Does Ipamorelin increase cortisol?

An early experimental study reported that Ipamorelin displayed greater selectivity for growth-hormone release than some older secretagogues and did not produce comparable ACTH or cortisol responses in the models tested. That should not be interpreted as proof that it can never affect these hormones in humans.


Has the CJC-1295 and Ipamorelin combination been extensively studied in humans?

No. Human research exists for CJC-1295 and Ipamorelin individually, but strong clinical evidence specifically evaluating the combined formulation is limited.


Is CJC-1295 + Ipamorelin approved as a medicine?

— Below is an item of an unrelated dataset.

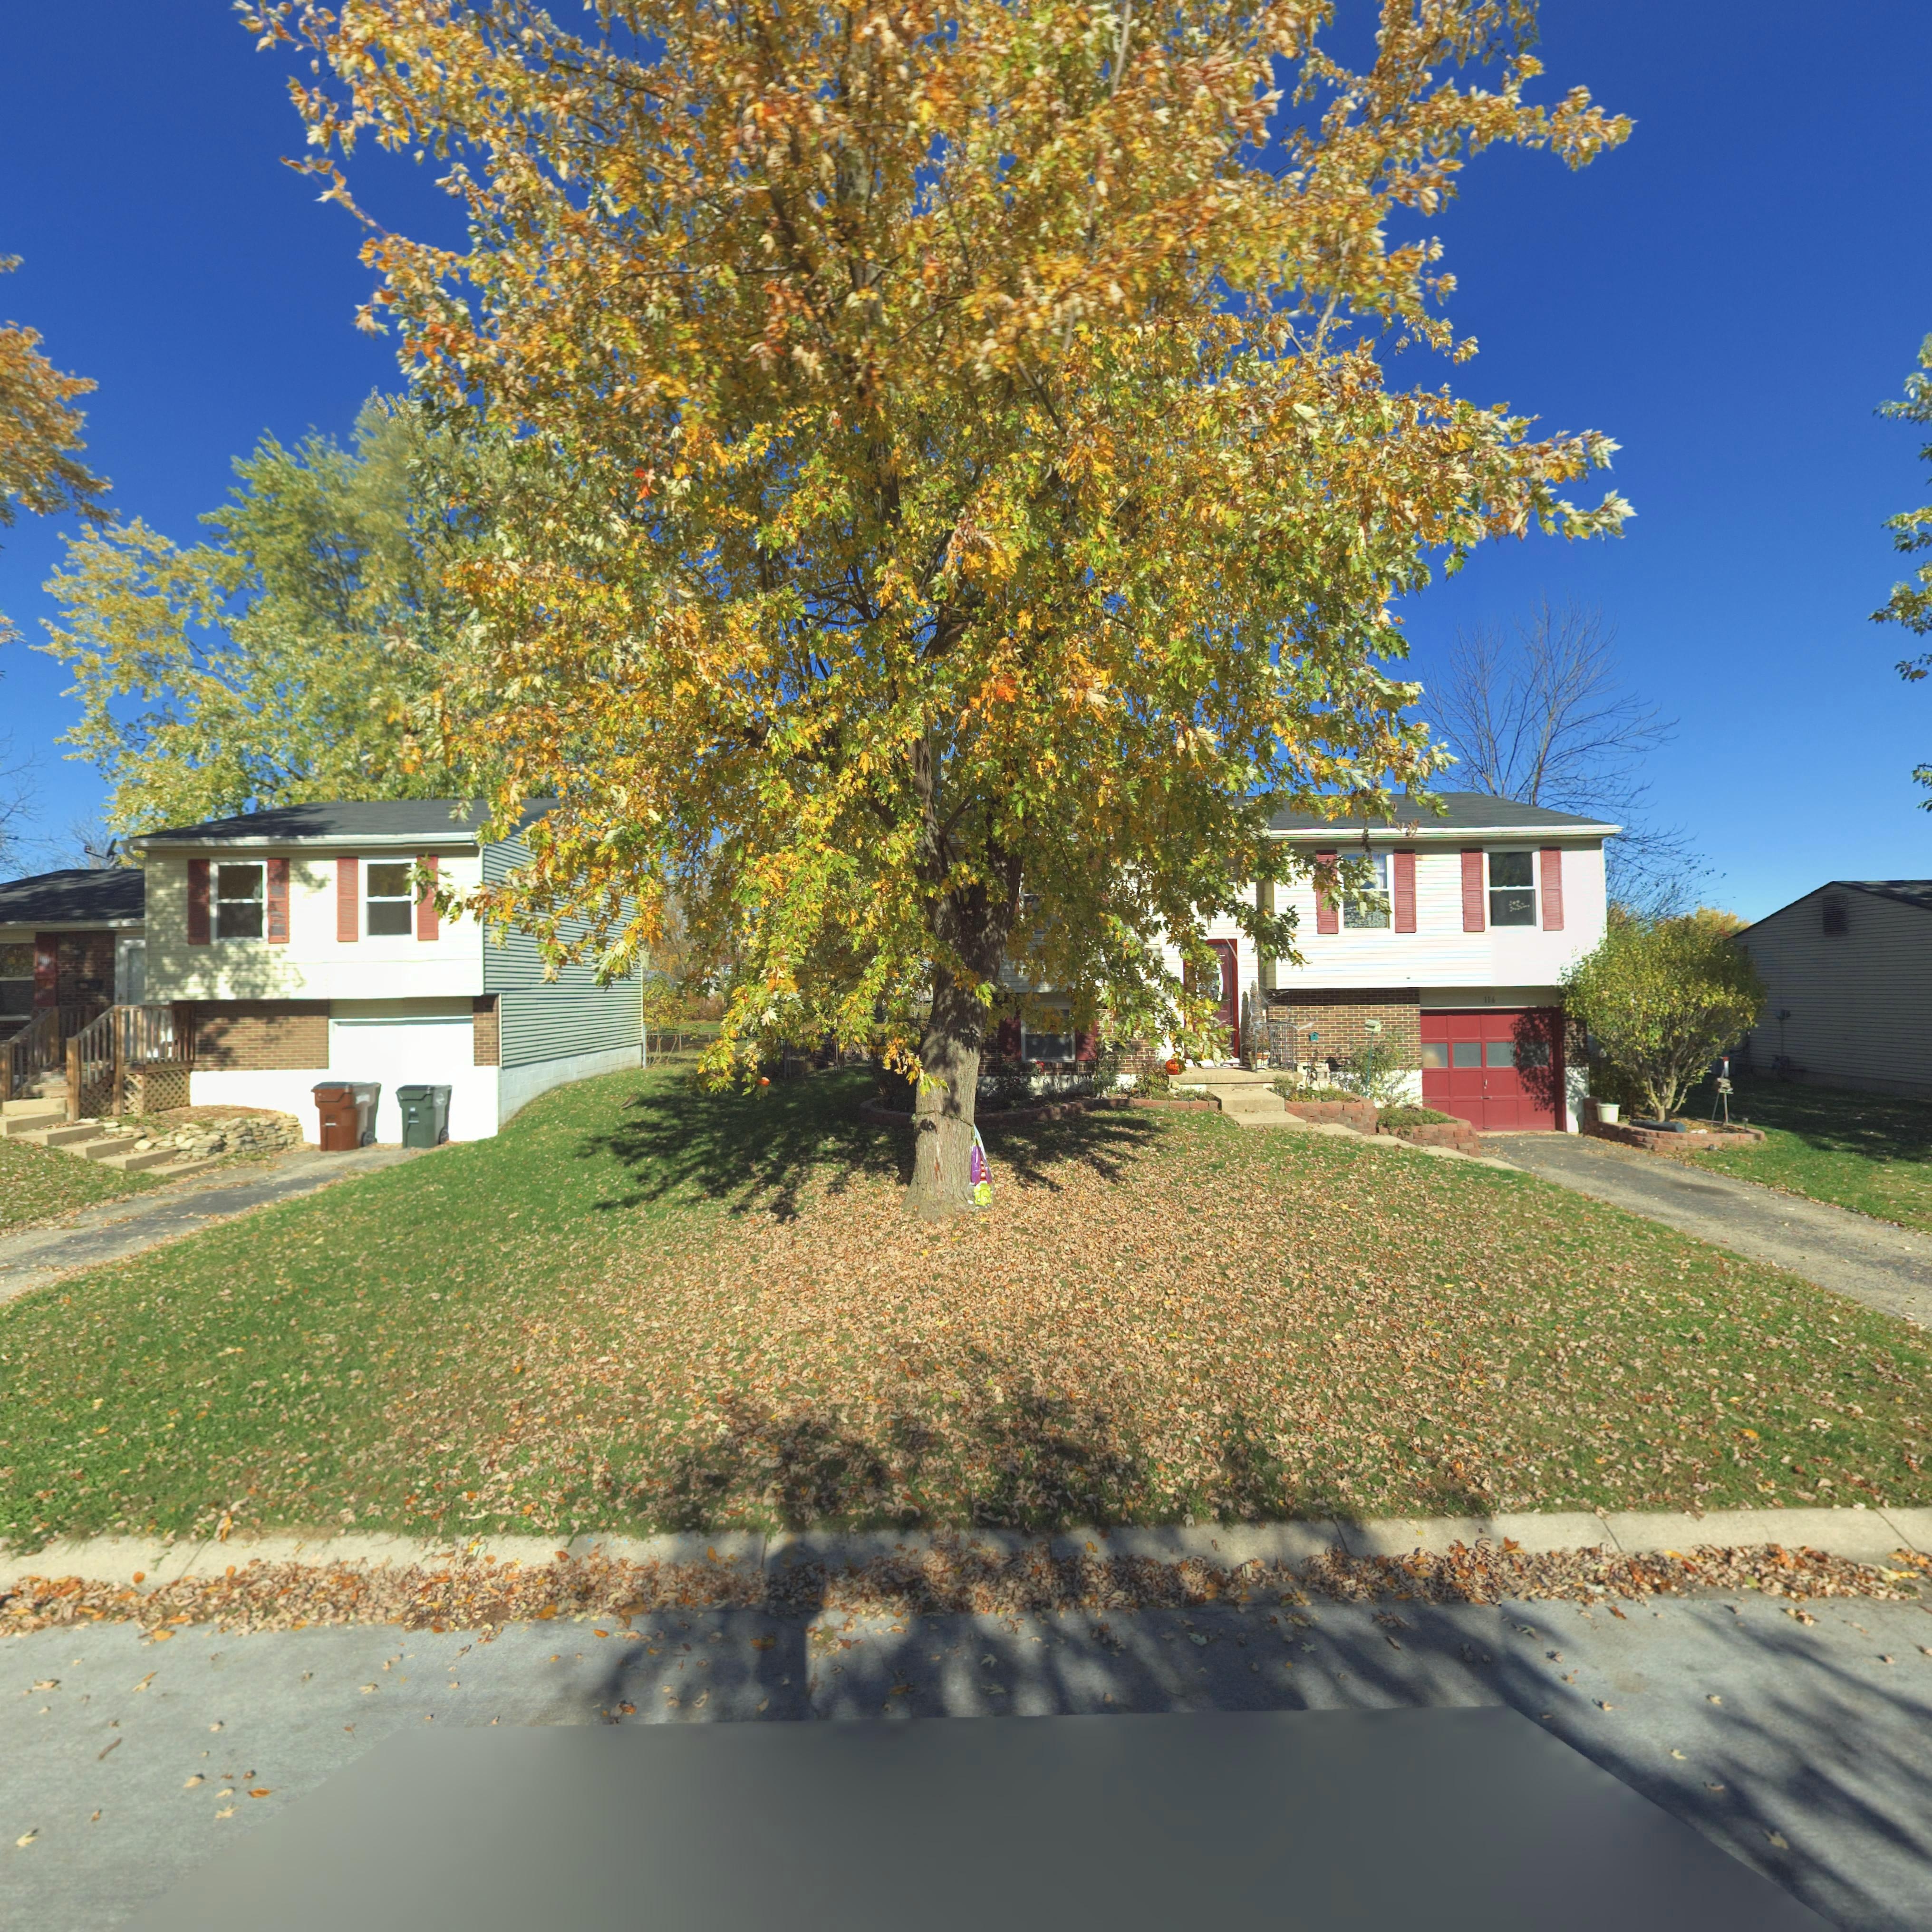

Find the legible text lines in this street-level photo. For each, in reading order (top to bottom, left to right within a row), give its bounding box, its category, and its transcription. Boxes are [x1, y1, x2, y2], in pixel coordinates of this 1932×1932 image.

[1483, 995, 1497, 1004] StreetNumber: 116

The research combination is not an approved general treatment for increasing growth hormone, changing body composition or improving physical performance.


References

  1. Prolonged Stimulation of Growth Hormone and Insulin-Like Growth Factor I Secretion by CJC-1295, a Long-Acting Analog of Growth Hormone-Releasing Hormone, in Healthy Adults — Teichman SL, et al.
  2. Once-Daily Administration of CJC-1295, a Long-Acting Growth Hormone-Releasing Hormone Analogue, Normalizes Growth in Growth Hormone-Deficient Mice — Alba M, et al.
  3. Human Growth Hormone-Releasing Factor (hGRF)1-29-Albumin Bioconjugates Activate the GRF Receptor on the Anterior Pituitary in Rats: Identification of CJC-1295 as a Long-Lasting GRF Analogue — Jetté L, et al.
  4. Pulsatile Secretion of Growth Hormone Persists During Continuous Stimulation by CJC-1295, a Long-Acting GHRH Analogue — Ionescu M, et al.
  5. Ipamorelin, the First Selective Growth Hormone Secretagogue — Raun K, et al.
  6. Efficacy of Ipamorelin, a Novel Ghrelin Mimetic, in a Rodent Model of Postoperative Ileus — Venkova K, et al.
  7. Prospective, Randomized, Controlled, Proof-of-Concept Study of the Ghrelin Mimetic Ipamorelin for the Management of Postoperative Ileus in Bowel Resection Patients — Beck DE, et al.
  8. Ghrelin Is a Growth-Hormone-Releasing Acylated Peptide from Stomach — Kojima M, et al.